### GIVEN DATA
-- Opening Marker --

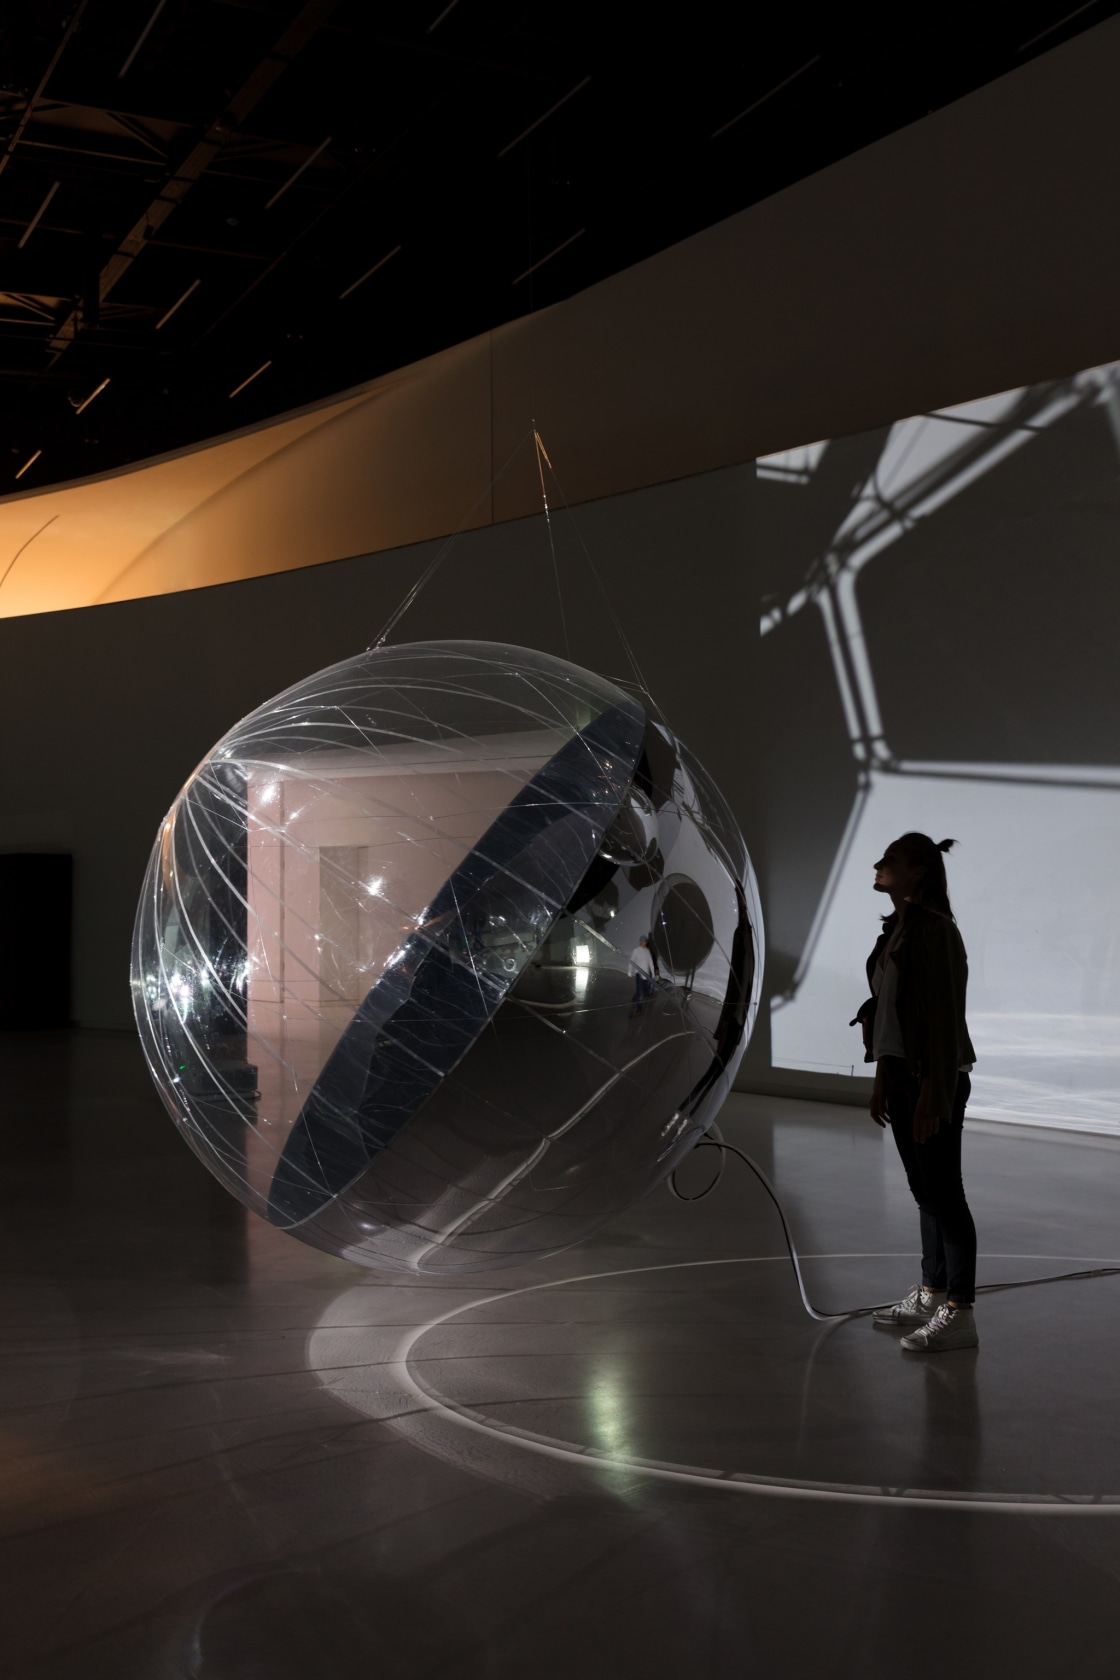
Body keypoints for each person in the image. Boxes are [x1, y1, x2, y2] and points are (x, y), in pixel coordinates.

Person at [851, 833, 979, 1353]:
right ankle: (932, 1291)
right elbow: (886, 1014)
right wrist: (883, 1078)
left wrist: (935, 1091)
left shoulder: (936, 932)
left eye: (893, 861)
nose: (879, 866)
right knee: (925, 1191)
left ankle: (961, 1310)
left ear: (920, 872)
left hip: (932, 1079)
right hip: (903, 1077)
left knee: (946, 1195)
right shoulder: (895, 932)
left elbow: (946, 1018)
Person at [629, 935, 659, 1016]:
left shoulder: (647, 951)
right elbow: (632, 961)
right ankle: (638, 1009)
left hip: (646, 974)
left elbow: (651, 963)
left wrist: (652, 974)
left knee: (643, 991)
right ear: (640, 942)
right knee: (641, 992)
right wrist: (629, 972)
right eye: (642, 941)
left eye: (645, 942)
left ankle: (634, 1000)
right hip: (639, 973)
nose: (644, 943)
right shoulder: (636, 951)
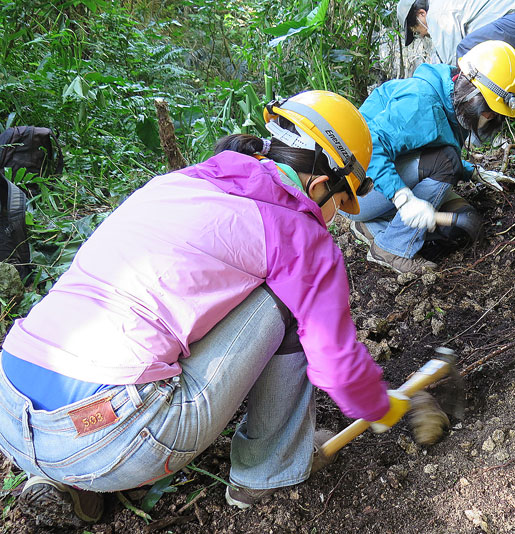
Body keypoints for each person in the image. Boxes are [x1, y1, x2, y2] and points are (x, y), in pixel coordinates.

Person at [0, 90, 411, 526]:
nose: (332, 217)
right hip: (117, 434)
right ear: (320, 184)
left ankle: (62, 476)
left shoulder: (179, 184)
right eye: (338, 204)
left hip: (10, 405)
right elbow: (337, 368)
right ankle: (266, 474)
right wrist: (386, 407)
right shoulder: (297, 231)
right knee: (287, 299)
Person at [345, 40, 515, 275]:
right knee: (447, 162)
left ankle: (374, 225)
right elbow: (372, 148)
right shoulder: (419, 103)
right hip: (357, 190)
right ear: (473, 91)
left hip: (381, 184)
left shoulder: (453, 99)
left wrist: (474, 172)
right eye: (489, 111)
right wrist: (404, 200)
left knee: (459, 225)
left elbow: (425, 149)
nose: (489, 117)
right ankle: (391, 248)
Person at [397, 0, 515, 71]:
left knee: (465, 54)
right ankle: (506, 119)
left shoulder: (437, 13)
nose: (423, 35)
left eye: (417, 32)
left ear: (421, 14)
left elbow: (451, 66)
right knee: (506, 67)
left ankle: (481, 132)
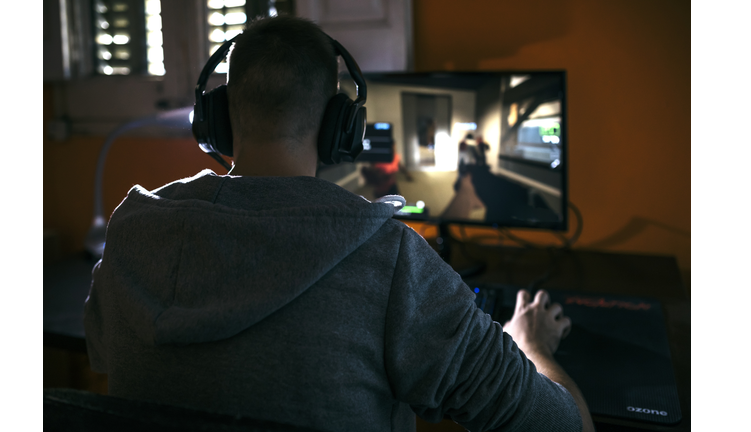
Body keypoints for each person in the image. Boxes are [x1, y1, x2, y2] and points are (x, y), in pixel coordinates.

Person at [83, 15, 594, 432]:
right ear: (338, 128)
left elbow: (105, 354)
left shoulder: (132, 231)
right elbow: (562, 426)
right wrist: (531, 342)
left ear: (215, 119)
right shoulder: (389, 259)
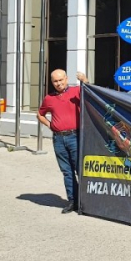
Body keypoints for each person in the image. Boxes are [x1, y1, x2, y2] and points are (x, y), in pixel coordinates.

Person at [37, 69, 89, 214]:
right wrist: (51, 125)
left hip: (75, 136)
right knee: (67, 171)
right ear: (52, 82)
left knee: (80, 170)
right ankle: (72, 201)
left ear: (66, 79)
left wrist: (84, 80)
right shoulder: (49, 98)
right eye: (55, 81)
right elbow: (40, 114)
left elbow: (91, 94)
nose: (59, 83)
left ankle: (85, 202)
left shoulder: (76, 91)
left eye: (61, 80)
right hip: (58, 139)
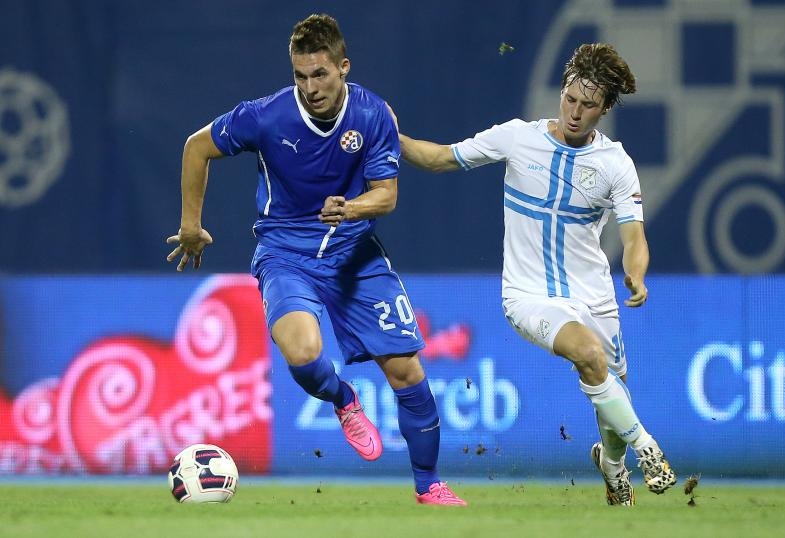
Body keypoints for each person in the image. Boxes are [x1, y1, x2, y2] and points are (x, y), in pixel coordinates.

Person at [165, 13, 466, 506]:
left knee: (407, 370)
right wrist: (191, 226)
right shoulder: (265, 117)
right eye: (300, 76)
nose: (309, 87)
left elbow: (386, 195)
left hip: (355, 253)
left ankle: (429, 484)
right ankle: (344, 400)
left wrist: (352, 209)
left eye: (320, 74)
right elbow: (196, 147)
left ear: (343, 67)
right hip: (285, 253)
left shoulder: (373, 116)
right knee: (303, 354)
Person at [397, 43, 676, 506]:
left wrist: (637, 276)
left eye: (588, 106)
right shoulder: (517, 137)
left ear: (604, 109)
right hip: (527, 295)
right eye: (570, 99)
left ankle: (612, 465)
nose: (575, 112)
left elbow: (634, 239)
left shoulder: (615, 165)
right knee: (588, 356)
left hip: (595, 297)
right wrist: (389, 134)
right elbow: (440, 157)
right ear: (562, 91)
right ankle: (649, 449)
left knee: (611, 399)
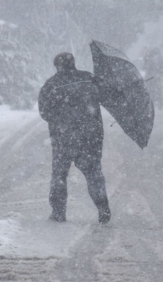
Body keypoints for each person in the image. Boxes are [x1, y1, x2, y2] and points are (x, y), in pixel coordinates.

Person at [38, 52, 111, 224]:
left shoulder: (51, 85)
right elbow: (107, 95)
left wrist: (60, 120)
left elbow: (44, 112)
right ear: (73, 63)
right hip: (91, 136)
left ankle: (58, 212)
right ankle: (103, 206)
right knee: (93, 173)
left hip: (63, 138)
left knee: (59, 175)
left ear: (57, 66)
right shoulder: (89, 79)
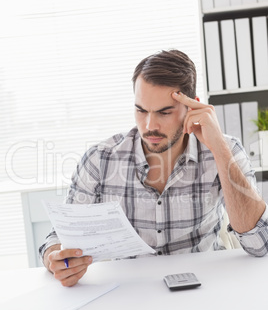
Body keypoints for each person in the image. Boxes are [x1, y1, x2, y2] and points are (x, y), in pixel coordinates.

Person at [39, 49, 268, 287]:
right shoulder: (100, 159)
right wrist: (55, 257)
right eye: (141, 110)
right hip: (130, 293)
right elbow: (59, 237)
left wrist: (219, 149)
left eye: (164, 112)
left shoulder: (225, 150)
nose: (150, 125)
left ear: (192, 107)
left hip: (204, 289)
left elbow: (260, 243)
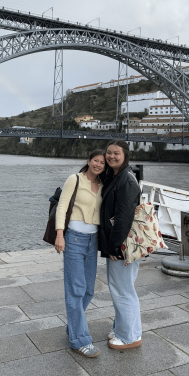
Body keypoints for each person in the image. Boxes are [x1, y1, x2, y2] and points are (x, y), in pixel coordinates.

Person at [55, 150, 106, 358]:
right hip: (74, 238)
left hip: (93, 242)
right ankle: (80, 340)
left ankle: (74, 325)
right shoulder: (74, 179)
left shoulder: (103, 185)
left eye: (102, 162)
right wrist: (60, 234)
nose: (99, 165)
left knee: (88, 290)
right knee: (75, 290)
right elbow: (62, 207)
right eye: (96, 160)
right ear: (88, 161)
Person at [99, 140, 142, 350]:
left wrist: (116, 247)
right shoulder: (118, 177)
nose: (111, 156)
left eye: (116, 153)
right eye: (108, 153)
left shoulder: (126, 180)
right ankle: (121, 328)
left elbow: (124, 218)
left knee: (123, 290)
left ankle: (129, 337)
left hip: (122, 247)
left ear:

-- Closing Marker --

### WHAT NEEDS TO BE DONE
Starting at the line that holds "left knee: (88, 290)", set down each line exactly through the last line of the records above, and no others.

### EXERCISE ANSWER
left knee: (88, 290)
right knee: (75, 290)
right elbow: (62, 207)
right eye: (96, 160)
right ear: (88, 161)
Person at [99, 140, 142, 350]:
left wrist: (116, 247)
right shoulder: (118, 177)
nose: (111, 156)
left eye: (116, 153)
right eye: (108, 153)
left shoulder: (126, 180)
right ankle: (121, 328)
left elbow: (124, 218)
left knee: (123, 290)
left ankle: (129, 337)
left hip: (122, 247)
left ear:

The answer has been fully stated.